National & Local Joint Engineering Research Center of Biodiagnosis and Biotherapy, The Second Affiliated Hospital, Xi'an Jiaotong University, Xi'an, China; The Liver and Spleen Diseases Research Center, Xi'an, China.
National & Local Joint Engineering Research Center of Biodiagnosis and Biotherapy, The Second Affiliated Hospital, Xi'an Jiaotong University, Xi'an, China; The Liver and Spleen Diseases Research Center, Xi'an, China; Department of Thoracic Surgery, The Second Affiliated Hospital of Xi'an Jiaotong University, Xi'an, China.
Int Immunopharmacol. 2020 Sep;86:106762. doi: 10.1016/j.intimp.2020.106762. Epub 2020 Jul 8.
Splenectomy has been reported to attenuate liver fibrosis. In addition, phenotype transitions of infiltrating macrophages, including Ly6C and Ly6C, play an essential role in the liver fibrosis. However, whether the spleen can regulate the phenotype switch of macrophages and the underlying mechanism still remain unclear.
Chronic liver fibrosis in mice was induced by intraperitoneal injection with carbon tetrachloride. Splenectomy or sham operation was performed with or without depletion of macrophages during liver fibrosis. Liver fibrosis and the proportion of Ly6C and Ly6C macrophages were analyzed. Western blotting of ERK1/2 signals was performed in isolated macrophages to investigate the underlying mechanism of phenotype transition. RAW264.7 cells were stimulated by liver total cells conditioned medium with or without preincubation of SCH772984, the ERK1/2 inhibitor, and the phenotype switch of RAW264.7 cells was examined. In vivo, intraperitoneal injection of SCH772984 was performed on the splenectomy mice and the phenotype switch of liver infiltrating macrophages was tested.
Splenectomy alleviated the liver inflammation and fibrosis and also promoted the phenotypic switch of infiltrating macrophages to a Ly6C phenotype in fibrotic liver. The p-ERK1/2 expression was upregulated in macrophages at the same time. Furthermore, splenectomy increased the percentage of Ly6C macrophages and decreased the percentage of Ly6C macrophages both in vivo and in vitro, which was reversed by SCH772984.

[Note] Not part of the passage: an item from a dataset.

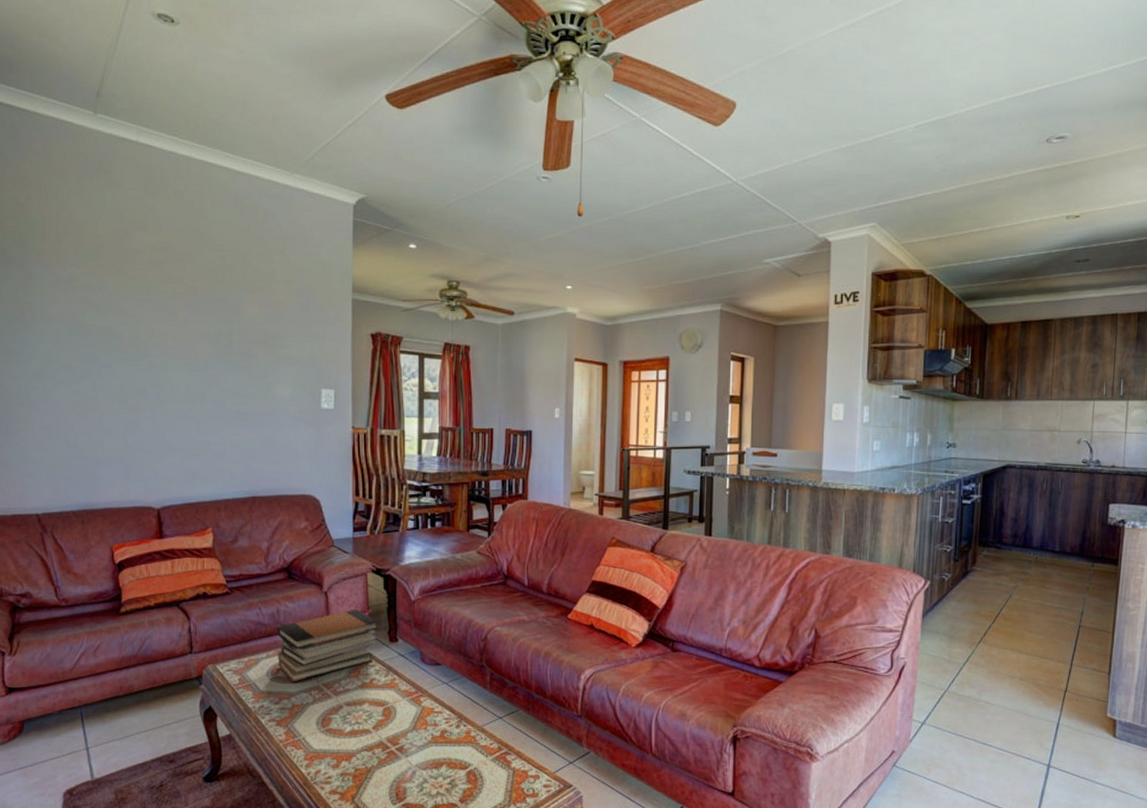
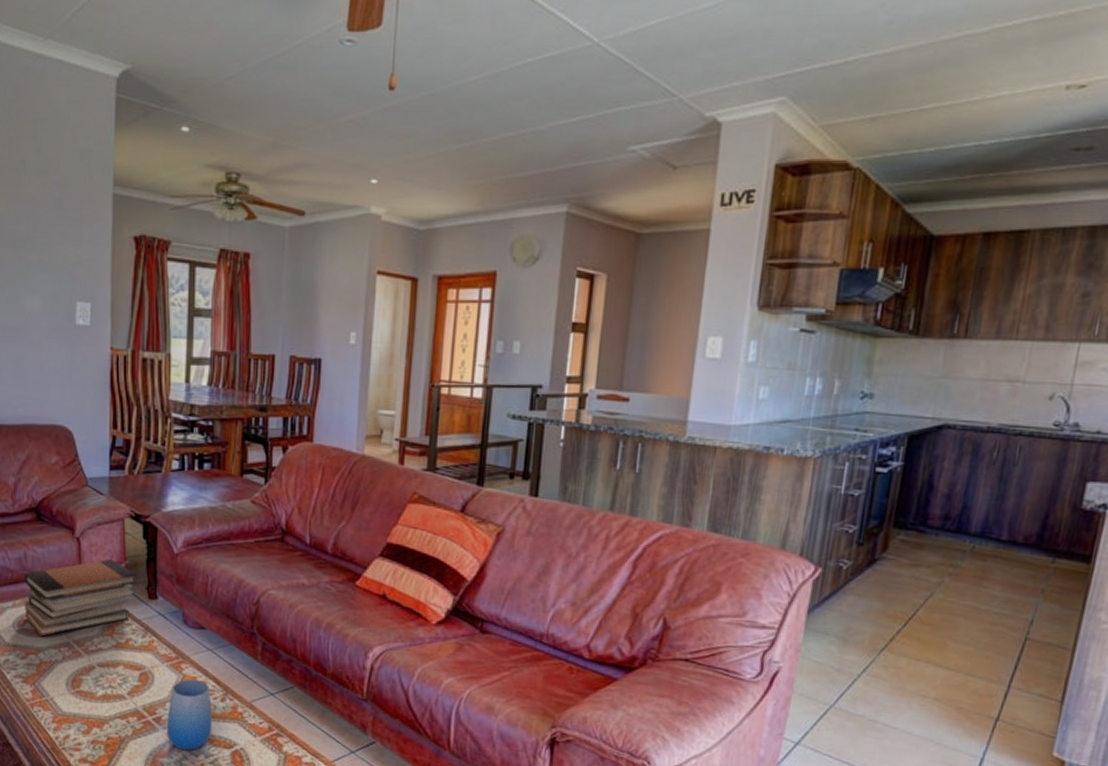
cup: none [409,710,448,775] -> present [167,679,212,751]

Splenectomy attenuates both the liver fibrosis and inflammation, and promotes the phenotype switch of infiltrating macrophages to an anti-inflammatory Ly6C phenotype by activating the ERK1/2 pathway during liver fibrosis.
脾切除术已被报道可减轻肝纤维化。此外,浸润巨噬细胞的表型转变,包括 Ly6C 和 Ly6C,在肝纤维化中起着至关重要的作用。然而,脾脏是否可以调节巨噬细胞的表型转换及其潜在机制仍不清楚。

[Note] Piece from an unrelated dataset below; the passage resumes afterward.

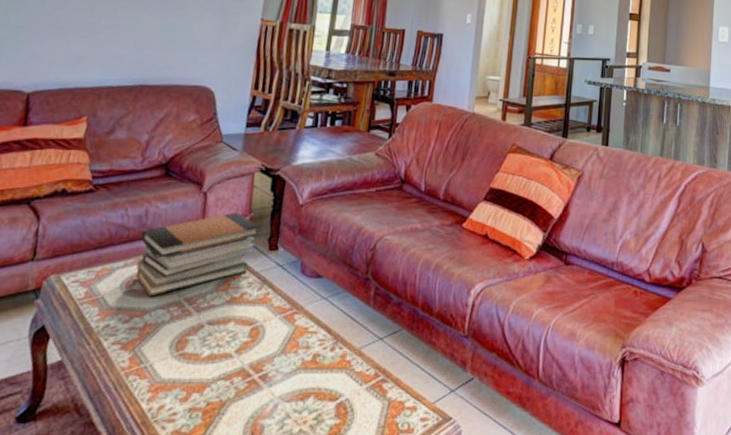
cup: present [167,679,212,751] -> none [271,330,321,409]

通过腹腔注射四氯化碳在小鼠中诱导慢性肝纤维化。在肝纤维化期间进行脾切除术或假手术,并进行或不进行巨噬细胞耗竭。分析肝纤维化和 Ly6C 和 Ly6C 巨噬细胞的比例。在分离的巨噬细胞中进行 ERK1/2 信号的 Western 印迹,以研究表型转换的潜在机制。用或不用 ERK1/2 抑制剂 SCH772984 预处理的肝总细胞条件培养基刺激 RAW264.7 细胞,并检查 RAW264.7 细胞的表型转换。在体内,对脾切除术小鼠进行 SCH772984 腹腔注射,并检测肝浸润巨噬细胞的表型转换。
脾切除术减轻了肝炎症和纤维化,并促进了纤维化肝脏中浸润巨噬细胞向 Ly6C 表型的表型转换。同时,巨噬细胞中的 p-ERK1/2 表达上调。此外,脾切除术增加了体内和体外 Ly6C 巨噬细胞的百分比,并减少了 Ly6C 巨噬细胞的百分比,这一作用可被 SCH772984 逆转。
脾切除术通过在肝纤维化期间激活 ERK1/2 途径,不仅减轻了肝纤维化和炎症,还促进了浸润巨噬细胞向抗炎性 Ly6C 表型的表型转换。